Last week the Senate approved a 60-day extension of the Patriot Act as part of the 2010 defense appropriations bill. As Heritage scholar James Carafano writes in The Washington Examiner, it is far past time for Congress to grant counterterrorism law enforcement officials the proven tools they need to protect out country:

Arrested in 2006, Ehsanul Islam Sadequee and Syed Haris Ahmed were recently sentenced on a slew of terrorism-related charges. Theirs is a textbook case of domestic radicalization. They spent hours online chatting and watching videos produced by terrorist groups.

Then they started to mimic their “heroes.” In 2004, they began practicing paramilitary techniques, training with paintball guns. Then the pair started reaching out to others interested in Islamist-inspired violence.

On the Internet, they hooked up with a group in Canada and took a bus there to spend a week with their new friends. One of the Canadians was later arrested as part of the “Toronto 18,” a cell that planned to bomb the parliament building in Ottawa.

In 2005, Ahmed went to Pakistan where he met with a known Taliban operative. Sadequee trekked to Bangladesh and joined a terrorist group called al Qaeda in Northern Europe. Later he was arrested in Sarajevo with a cache of weapons, including, according to the FBI, “over 20 pounds of plastic explosives, a suicide belt with detonator, a firearm with a silencer.”
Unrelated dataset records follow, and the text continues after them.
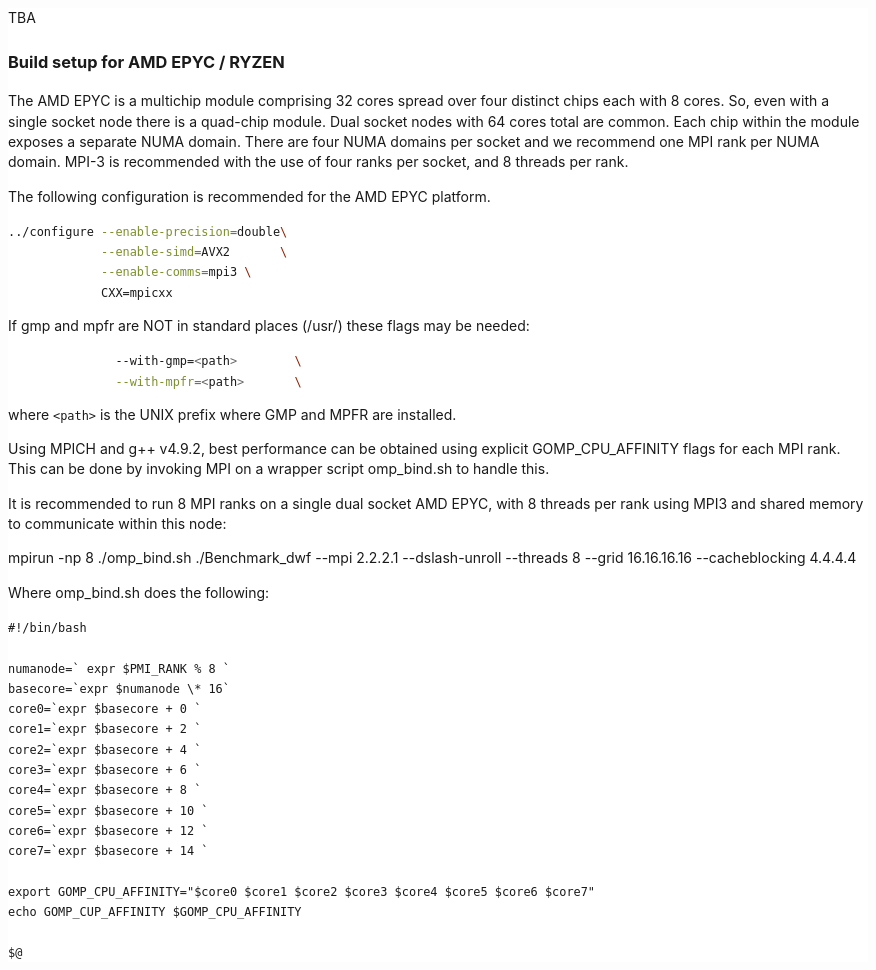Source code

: TBA


### Build setup for AMD EPYC / RYZEN

The AMD EPYC is a multichip module comprising 32 cores spread over four distinct chips each with 8 cores.
So, even with a single socket node there is a quad-chip module. Dual socket nodes with 64 cores total
are common. Each chip within the module exposes a separate NUMA domain.
There are four NUMA domains per socket and we recommend one MPI rank per NUMA domain.
MPI-3 is recommended with the use of four ranks per socket,
and 8 threads per rank.

The following configuration is recommended for the AMD EPYC platform.

``` bash
../configure --enable-precision=double\
             --enable-simd=AVX2       \
             --enable-comms=mpi3 \
             CXX=mpicxx
```

If gmp and mpfr are NOT in standard places (/usr/) these flags may be needed:
``` bash
               --with-gmp=<path>        \
               --with-mpfr=<path>       \
```
where `<path>` is the UNIX prefix where GMP and MPFR are installed.

Using MPICH and g++ v4.9.2, best performance can be obtained using explicit GOMP_CPU_AFFINITY flags for each MPI rank.
This can be done by invoking MPI on a wrapper script omp_bind.sh to handle this.

It is recommended to run 8 MPI ranks on a single dual socket AMD EPYC, with 8 threads per rank using MPI3 and
shared memory to communicate within this node:

mpirun -np 8 ./omp_bind.sh ./Benchmark_dwf --mpi 2.2.2.1 --dslash-unroll --threads 8 --grid 16.16.16.16 --cacheblocking 4.4.4.4

Where omp_bind.sh does the following:
```
#!/bin/bash

numanode=` expr $PMI_RANK % 8 `
basecore=`expr $numanode \* 16`
core0=`expr $basecore + 0 `
core1=`expr $basecore + 2 `
core2=`expr $basecore + 4 `
core3=`expr $basecore + 6 `
core4=`expr $basecore + 8 `
core5=`expr $basecore + 10 `
core6=`expr $basecore + 12 `
core7=`expr $basecore + 14 `

export GOMP_CPU_AFFINITY="$core0 $core1 $core2 $core3 $core4 $core5 $core6 $core7"
echo GOMP_CUP_AFFINITY $GOMP_CPU_AFFINITY

$@
```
The tale of Northern Virginia’s five terrorism tourists picked up in Pakistan was strikingly familiar. They, too, had spent a lot of time online scrolling through Facebook, scanning YouTube and trying to contact extremist groups on the Internet. They also ended up in Pakistan, caught in the act of trying to link up with a recruiter who had ties to the Taliban and al Qaeda.

There was, however, a big difference in the two cases. Sadequee and Ahmed had been under investigation for some time. At trial, the government presented a bucketload of evidence detailing Sadequee and Ahmed’s big adventure from recruiting on extremist Web forums to casing potential targets in Washington, D.C.

They were not the only ones caught in the act. Last month, prosecutors indicted eight men on charges of recruiting Somali immigrants in the United States to join al Shabaab, a terrorist group based in Africa with links to al Qaeda.

In contrast, law enforcement knew nothing about the five young men from Virginia until just after Thanksgiving, when they were reported missing.

Stopping homegrown radicals before they start killing is always the better option.